Brands are not things they’re emotional experiences. Creating these experiences, and the use value they offer customers, is the result of an integrated creative process of design.


Everywhere you look in the marketplace there is revolution and disintegration. Few marketing organizations have successfully navigated through the disruptive forces of globalization and commoditization. Wave after wave of technological innovation comes upon us more rapidly, engulfing us, confusing us more profoundly. There are two fundamental realities marketers face in this brave new world:

-  Ideas are now more valuable than process
-  Move up the value chain or be cast aside

Through all this creative destruction the dead wood is being cleared from the system, making way for more innovative players to take hold and prosper. Many once beloved and dominant brands have surrendered their leadership position to scrappy startups who offer more. Amazingly, the rules of the game change in real time even as we all play along. Improvisation, once shunned by corporate organizations, is now considered an essential strategic business skill.

Yet, through all this disruption and confusion, it's an exciting time full of opportunity for those big thinkers and dreamers who view it as such. If you're a marketing executive charged with defining the perception of competitive advantage for your brands, the implications of this disruptive age are of significant importance to your own future.

Creating relevant and differentiated value for people is less and less derived from the attributes of product features and benefits, and more from the quality of the experience customers have through their association and engagement with your brand.

A focused fanaticism to create enormous value.

Design, in all its disciplines (product, process, environment and communication) is a strategic business imperative. For the entire enterprise to receive its benefit in the marketplace, design is the differentiator not a decorative act.
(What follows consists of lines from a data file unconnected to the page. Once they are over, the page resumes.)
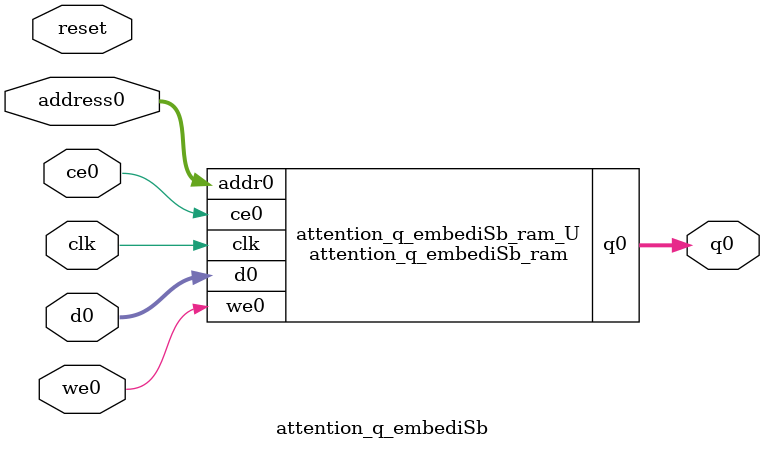
<source format=v>
`timescale 1 ns / 1 ps
module attention_q_embediSb_ram (addr0, ce0, d0, we0, q0,  clk);

parameter DWIDTH = 38;
parameter AWIDTH = 5;
parameter MEM_SIZE = 32;

input[AWIDTH-1:0] addr0;
input ce0;
input[DWIDTH-1:0] d0;
input we0;
output reg[DWIDTH-1:0] q0;
input clk;

(* ram_style = "block" *)reg [DWIDTH-1:0] ram[0:MEM_SIZE-1];




always @(posedge clk)  
begin 
    if (ce0) begin
        if (we0) 
            ram[addr0] <= d0; 
        q0 <= ram[addr0];
    end
end


endmodule

`timescale 1 ns / 1 ps
module attention_q_embediSb(
    reset,
    clk,
    address0,
    ce0,
    we0,
    d0,
    q0);

parameter DataWidth = 32'd38;
parameter AddressRange = 32'd32;
parameter AddressWidth = 32'd5;
input reset;
input clk;
input[AddressWidth - 1:0] address0;
input ce0;
input we0;
input[DataWidth - 1:0] d0;
output[DataWidth - 1:0] q0;



attention_q_embediSb_ram attention_q_embediSb_ram_U(
    .clk( clk ),
    .addr0( address0 ),
    .ce0( ce0 ),
    .we0( we0 ),
    .d0( d0 ),
    .q0( q0 ));

endmodule


</source>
Design and the process of "design thinking" has added billions of dollars worth of market capitalization to those enterprises that understand its significant power and higher purpose to engage and delight customers in ways never before possible. In every leading company, design has become the soul of enterprise strategy.

You don't have to look very far to see brands that apply this principle with phenomenal results–Apple, Nike, Starbucks, Google, Patagonia, BMW, Herman Miller, Target, Gillette, Virgin – every one of these enterprises are absolute fanatics about design and its importance to their business strategy.
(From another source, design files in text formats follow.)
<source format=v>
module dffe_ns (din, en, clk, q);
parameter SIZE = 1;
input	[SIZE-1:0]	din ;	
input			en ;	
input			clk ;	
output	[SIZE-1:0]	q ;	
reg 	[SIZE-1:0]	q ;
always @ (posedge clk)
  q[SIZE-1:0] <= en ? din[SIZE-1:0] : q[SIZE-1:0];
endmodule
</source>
Whatever the product or service enterprise, you'll find design fanatics at the very top of leading organizations–fanatics who value design as the driver of competitive advantage.
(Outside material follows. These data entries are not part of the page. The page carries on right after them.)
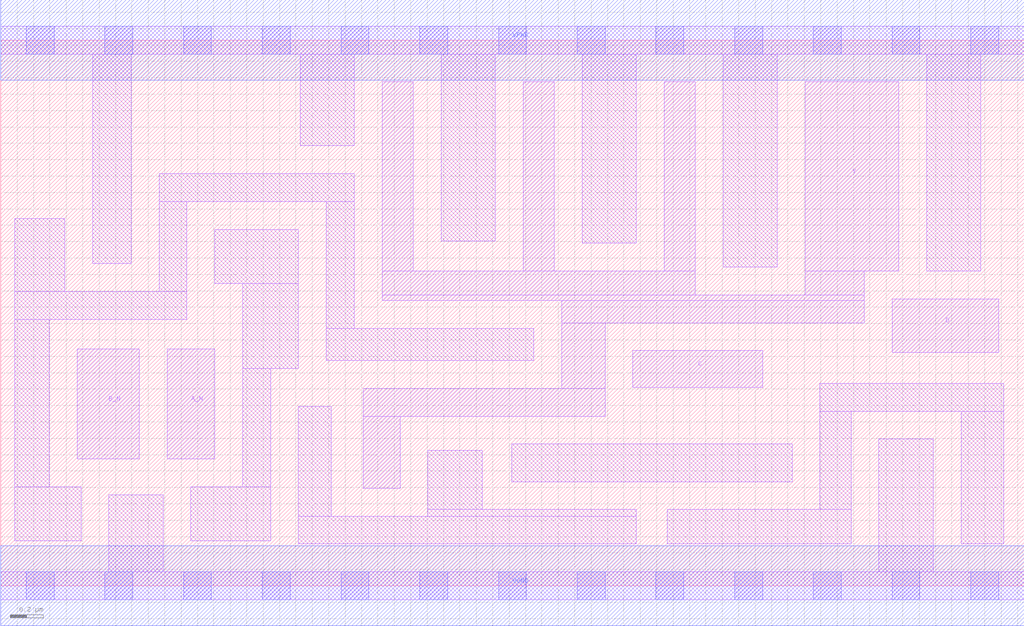
<source format=lef>
# Copyright 2020 The SkyWater PDK Authors
#
# Licensed under the Apache License, Version 2.0 (the "License");
# you may not use this file except in compliance with the License.
# You may obtain a copy of the License at
#
#     https://www.apache.org/licenses/LICENSE-2.0
#
# Unless required by applicable law or agreed to in writing, software
# distributed under the License is distributed on an "AS IS" BASIS,
# WITHOUT WARRANTIES OR CONDITIONS OF ANY KIND, either express or implied.
# See the License for the specific language governing permissions and
# limitations under the License.
#
# SPDX-License-Identifier: Apache-2.0

VERSION 5.7 ;
  NOWIREEXTENSIONATPIN ON ;
  DIVIDERCHAR "/" ;
  BUSBITCHARS "[]" ;
UNITS
  DATABASE MICRONS 200 ;
END UNITS
MACRO sky130_fd_sc_lp__nand4bb_2
  CLASS CORE ;
  FOREIGN sky130_fd_sc_lp__nand4bb_2 ;
  ORIGIN  0.000000  0.000000 ;
  SIZE  6.240000 BY  3.330000 ;
  SYMMETRY X Y R90 ;
  SITE unit ;
  PIN A_N
    ANTENNAGATEAREA  0.126000 ;
    DIRECTION INPUT ;
    USE SIGNAL ;
    PORT
      LAYER li1 ;
        RECT 1.015000 0.775000 1.305000 1.445000 ;
    END
  END A_N
  PIN B_N
    ANTENNAGATEAREA  0.126000 ;
    DIRECTION INPUT ;
    USE SIGNAL ;
    PORT
      LAYER li1 ;
        RECT 0.465000 0.775000 0.845000 1.445000 ;
    END
  END B_N
  PIN C
    ANTENNAGATEAREA  0.630000 ;
    DIRECTION INPUT ;
    USE SIGNAL ;
    PORT
      LAYER li1 ;
        RECT 3.855000 1.210000 4.645000 1.435000 ;
    END
  END C
  PIN D
    ANTENNAGATEAREA  0.630000 ;
    DIRECTION INPUT ;
    USE SIGNAL ;
    PORT
      LAYER li1 ;
        RECT 5.435000 1.425000 6.085000 1.750000 ;
    END
  END D
  PIN Y
    ANTENNADIFFAREA  2.125200 ;
    DIRECTION OUTPUT ;
    USE SIGNAL ;
    PORT
      LAYER li1 ;
        RECT 2.210000 0.595000 2.435000 1.035000 ;
        RECT 2.210000 1.035000 3.685000 1.205000 ;
        RECT 2.325000 1.740000 5.265000 1.775000 ;
        RECT 2.325000 1.775000 4.235000 1.920000 ;
        RECT 2.325000 1.920000 2.515000 3.075000 ;
        RECT 3.185000 1.920000 3.375000 3.075000 ;
        RECT 3.420000 1.205000 3.685000 1.605000 ;
        RECT 3.420000 1.605000 5.265000 1.740000 ;
        RECT 4.045000 1.920000 4.235000 3.075000 ;
        RECT 4.905000 1.775000 5.265000 1.920000 ;
        RECT 4.905000 1.920000 5.475000 3.075000 ;
    END
  END Y
  PIN VGND
    DIRECTION INOUT ;
    USE GROUND ;
    PORT
      LAYER met1 ;
        RECT 0.000000 -0.245000 6.240000 0.245000 ;
    END
  END VGND
  PIN VPWR
    DIRECTION INOUT ;
    USE POWER ;
    PORT
      LAYER met1 ;
        RECT 0.000000 3.085000 6.240000 3.575000 ;
    END
  END VPWR
  OBS
    LAYER li1 ;
      RECT 0.000000 -0.085000 6.240000 0.085000 ;
      RECT 0.000000  3.245000 6.240000 3.415000 ;
      RECT 0.085000  0.275000 0.490000 0.605000 ;
      RECT 0.085000  0.605000 0.295000 1.625000 ;
      RECT 0.085000  1.625000 1.135000 1.795000 ;
      RECT 0.085000  1.795000 0.390000 2.240000 ;
      RECT 0.560000  1.965000 0.795000 3.245000 ;
      RECT 0.660000  0.085000 0.990000 0.555000 ;
      RECT 0.965000  1.795000 1.135000 2.345000 ;
      RECT 0.965000  2.345000 2.155000 2.515000 ;
      RECT 1.160000  0.275000 1.645000 0.605000 ;
      RECT 1.305000  1.845000 1.815000 2.175000 ;
      RECT 1.475000  0.605000 1.645000 1.325000 ;
      RECT 1.475000  1.325000 1.815000 1.845000 ;
      RECT 1.815000  0.255000 3.875000 0.425000 ;
      RECT 1.815000  0.425000 2.015000 1.095000 ;
      RECT 1.825000  2.685000 2.155000 3.245000 ;
      RECT 1.985000  1.375000 3.250000 1.570000 ;
      RECT 1.985000  1.570000 2.155000 2.345000 ;
      RECT 2.605000  0.425000 3.875000 0.465000 ;
      RECT 2.605000  0.465000 2.935000 0.825000 ;
      RECT 2.685000  2.105000 3.015000 3.245000 ;
      RECT 3.115000  0.635000 4.825000 0.865000 ;
      RECT 3.545000  2.090000 3.875000 3.245000 ;
      RECT 4.065000  0.255000 5.185000 0.465000 ;
      RECT 4.405000  1.945000 4.735000 3.245000 ;
      RECT 4.995000  0.465000 5.185000 1.065000 ;
      RECT 4.995000  1.065000 6.115000 1.235000 ;
      RECT 5.355000  0.085000 5.685000 0.895000 ;
      RECT 5.645000  1.920000 5.975000 3.245000 ;
      RECT 5.855000  0.255000 6.115000 1.065000 ;
    LAYER mcon ;
      RECT 0.155000 -0.085000 0.325000 0.085000 ;
      RECT 0.155000  3.245000 0.325000 3.415000 ;
      RECT 0.635000 -0.085000 0.805000 0.085000 ;
      RECT 0.635000  3.245000 0.805000 3.415000 ;
      RECT 1.115000 -0.085000 1.285000 0.085000 ;
      RECT 1.115000  3.245000 1.285000 3.415000 ;
      RECT 1.595000 -0.085000 1.765000 0.085000 ;
      RECT 1.595000  3.245000 1.765000 3.415000 ;
      RECT 2.075000 -0.085000 2.245000 0.085000 ;
      RECT 2.075000  3.245000 2.245000 3.415000 ;
      RECT 2.555000 -0.085000 2.725000 0.085000 ;
      RECT 2.555000  3.245000 2.725000 3.415000 ;
      RECT 3.035000 -0.085000 3.205000 0.085000 ;
      RECT 3.035000  3.245000 3.205000 3.415000 ;
      RECT 3.515000 -0.085000 3.685000 0.085000 ;
      RECT 3.515000  3.245000 3.685000 3.415000 ;
      RECT 3.995000 -0.085000 4.165000 0.085000 ;
      RECT 3.995000  3.245000 4.165000 3.415000 ;
      RECT 4.475000 -0.085000 4.645000 0.085000 ;
      RECT 4.475000  3.245000 4.645000 3.415000 ;
      RECT 4.955000 -0.085000 5.125000 0.085000 ;
      RECT 4.955000  3.245000 5.125000 3.415000 ;
      RECT 5.435000 -0.085000 5.605000 0.085000 ;
      RECT 5.435000  3.245000 5.605000 3.415000 ;
      RECT 5.915000 -0.085000 6.085000 0.085000 ;
      RECT 5.915000  3.245000 6.085000 3.415000 ;
  END
END sky130_fd_sc_lp__nand4bb_2
END LIBRARY

</source>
Design leaders are not bound by the restrictions of the competitive plane (think cost and commoditization), when they are free to grow and expand by leveraging the love (think passion and devotion) customers have for their offerings.

Bake your marketing into big dreams.

These days, the stakes grow ever higher for marketers. Nothing is more destructive to success than clawing your way to the middle, to the common, to the good enough. It takes big, uncommon dreams to design beloved products, design beautiful environments and design rich customer experiences people love.

The biggest dreamers of all are designers and design thinkers. It's their inherent nature to dream. In many ways, marketers ought to think more like designers and dream the seeds of a bigger, brighter future regardless of the naysayer and quantitative non-believers.

Dreams require imagination. Market leaders always have big dreams. Design lights their way forward. The idea economy is especially kind to the dreamers who utilize the discipline of design as an inspiration force for manifesting much loved customer experiences into the real-life marketplace.

The functionality or usefulness of a thing is not enough to create devotion to it. The current battle in the smart phone category and the demise of the original category leader proves the point. Nowadays everything "works"! Everything is good!

It's far better to place resources on designing excitement, surprise, delight, passion and uniqueness. Think about, and create beauty. Forget product and service attributes, instead, design experiences people love and share. Bake your marketing into your big dream.

Make your next product innovation an opportunity to design an experience that people can't live without. Dream big. Never let the metrics of short-term demands weaken the resolve of a big dream still in the "goo" of creation. Creativity is a process not an event. There is no more room in the marketplace for me-too anything– dream dramatically different!